- _What to do_: Render the lines below as a JSON array of strings, with one string per line and blank lines omitted.

══════════

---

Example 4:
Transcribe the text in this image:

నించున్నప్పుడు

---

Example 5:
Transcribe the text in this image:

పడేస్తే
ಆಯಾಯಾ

══════════

- _Exercise output_:
[
  "---",
  "Example 4:",
  "Transcribe the text in this image:",
  "నించున్నప్పుడు",
  "---",
  "Example 5:",
  "Transcribe the text in this image:",
  "పడేస్తే",
  "ಆಯಾಯಾ"
]